A triangle ABC lying in the first quadrant has two vertices as $$A(1, 2)$$ and $$B(3, 1)$$. If $$\angle BAC = 90°$$, and ar($$\triangle ABC$$) = $$5\sqrt{5}$$ sq. units, then the abscissa of the vertex C is:

We have a right-angled triangle $$\triangle ABC$$ such that the right angle is at vertex $$A$$, that is, $$\angle BAC = 90^{\circ}$$. The coordinates of the fixed vertices are $$A(1,2)$$ and $$B(3,1)$$, while the coordinates of vertex $$C$$ are unknown and may be written as $$C(x,\;y)$$. Because the triangle lies in the first quadrant, both $$x$$ and $$y$$ must be positive.

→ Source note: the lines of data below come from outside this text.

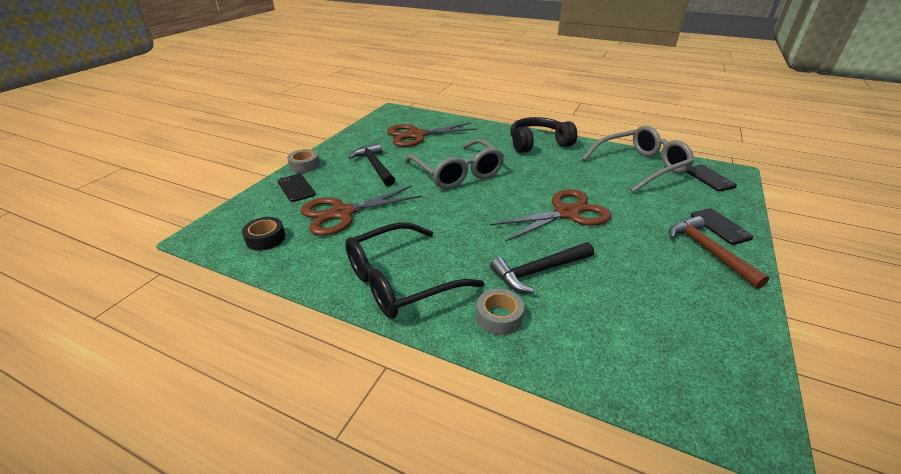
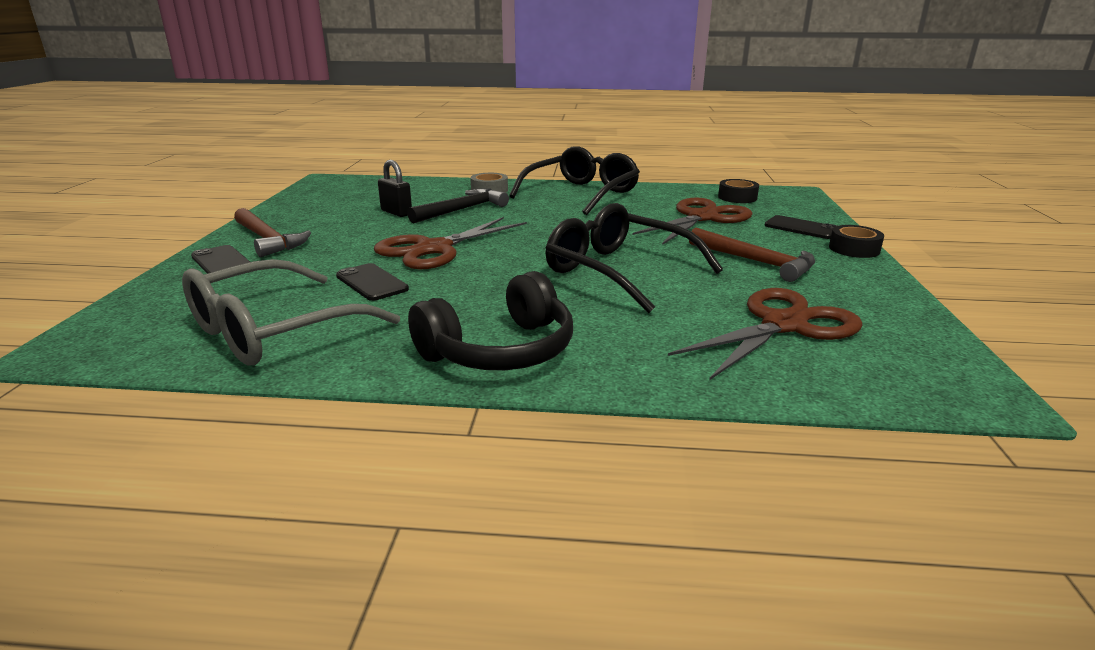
camera: 160 degrees right, 10 degrees down
(304, 165) = (854, 249): grey tape -> black tape
(375, 166) = (756, 262): black hammer -> brown hammer
(457, 173) = (618, 271): grey glasses -> black glasses
(607, 279) = (396, 212): none -> black padlock
(709, 178) = (143, 328): black phone -> black phone (372, 282)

First we use the fact that the vectors $$\overrightarrow{AB}$$ and $$\overrightarrow{AC}$$ are perpendicular (since the angle between them is $$90^{\circ}$$). The dot-product criterion for perpendicularity is: two vectors $$\mathbf{u}(u_{1},u_{2})$$ and $$\mathbf{v}(v_{1},v_{2})$$ are perpendicular iff $$u_{1}v_{1}+u_{2}v_{2}=0$$.

We calculate the components of the required vectors:

$$\overrightarrow{AB} = (3-1,\;1-2) = (2,\,-1)$$

$$\overrightarrow{AC} = (x-1,\;y-2)$$

Now we impose the dot-product condition:

$$\overrightarrow{AB}\cdot\overrightarrow{AC}=0$$

$$\Rightarrow 2\,(x-1)+(-1)\,(y-2)=0$$

$$\Rightarrow 2x-2-y+2=0$$

$$\Rightarrow 2x-y=0$$

$$\Rightarrow y = 2x$$

Thus, the coordinates of vertex $$C$$ must lie on the straight line $$y=2x$$.

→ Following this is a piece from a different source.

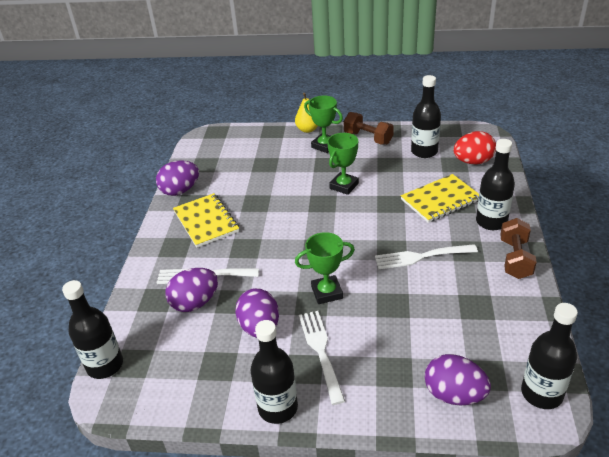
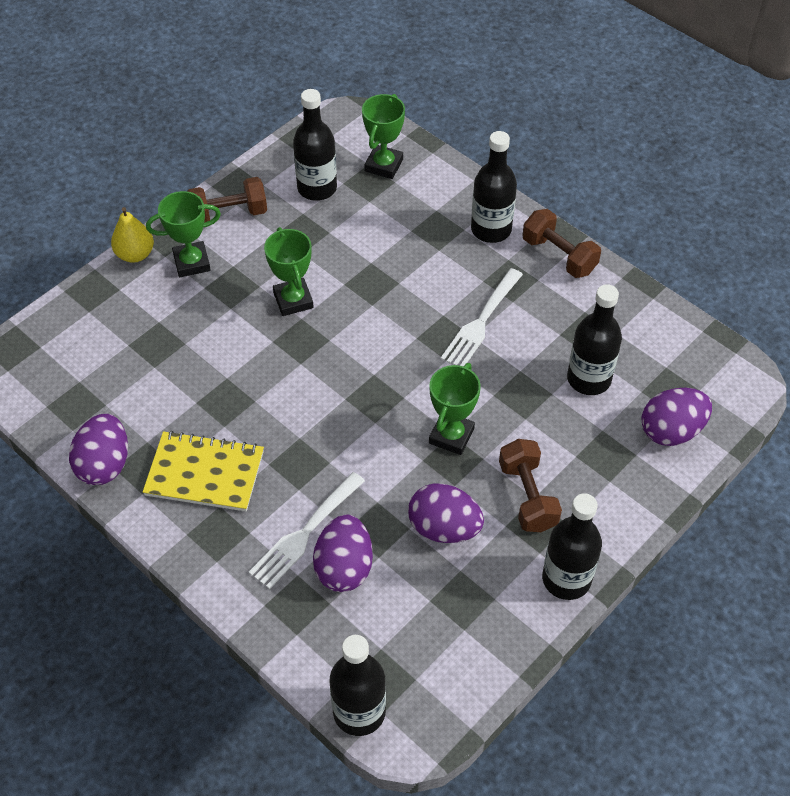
camera: 55 degrees left, 15 degrees up
(321, 351) = (528, 496): white fork -> brown dumbbell
(440, 200) = (414, 240): yellow notebook -> none
(473, 162) = (383, 165): red egg -> green trophy
(541, 393) = (723, 370): black bottle -> black bottle (589, 379)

Next we use the given area. For a right-angled triangle with the right angle at $$A$$, the two perpendicular sides are $$AB$$ and $$AC$$. The area formula for a right-angled triangle is

$$\text{Area} = \dfrac{1}{2}\,(\text{length of }AB)\,(\text{length of }AC).$$

The length of $$AB$$ is found by the distance formula:

$$|AB| = \sqrt{(3-1)^{2} + (1-2)^{2}} = \sqrt{2^{2}+(-1)^{2}} = \sqrt{4+1} = \sqrt{5}.$$

The area is given to be $$5\sqrt{5}$$ square units, so we write

$$5\sqrt{5} = \dfrac{1}{2}\,|AB|\,|AC|.$$

Substituting $$|AB|=\sqrt{5}$$, we get

$$5\sqrt{5} = \dfrac{1}{2}\,(\sqrt{5})\,|AC|.$$

Multiplying both sides by $$2$$ and dividing by $$\sqrt{5}$$ gives

$$|AC| = \dfrac{2\,(5\sqrt{5})}{\sqrt{5}} = 10.$$

Thus the distance from $$A(1,2)$$ to $$C(x,2x)$$ must be exactly $$10$$. Applying the distance formula again:

$$|AC|^{2} = (x-1)^{2} + (2x-2)^{2}.$$

Because $$|AC|=10$$, we have

$$10^{2} = (x-1)^{2} + (2x-2)^{2}.$$

Expanding the right side:

$$100 = (x-1)^{2} + 4(x-1)^{2}$$

$$\;= 5(x-1)^{2}.$$

Therefore,

$$(x-1)^{2} = \dfrac{100}{5} = 20.$$

Taking square roots,

$$x - 1 = \pm\sqrt{20} = \pm\,2\sqrt{5}.$$

This gives two possible values:

$$x = 1 + 2\sqrt{5}\quad \text{or}\quad x = 1 - 2\sqrt{5}.$$

Since the triangle lies in the first quadrant, $$x$$ must be positive. The second choice yields a negative number (because $$2\sqrt{5}\approx4.472$$), so it is inadmissible. Hence, the only viable abscissa is

$$x = 1 + 2\sqrt{5}.$$

Looking at the given options, this value corresponds to Option B.

Hence, the correct answer is Option B.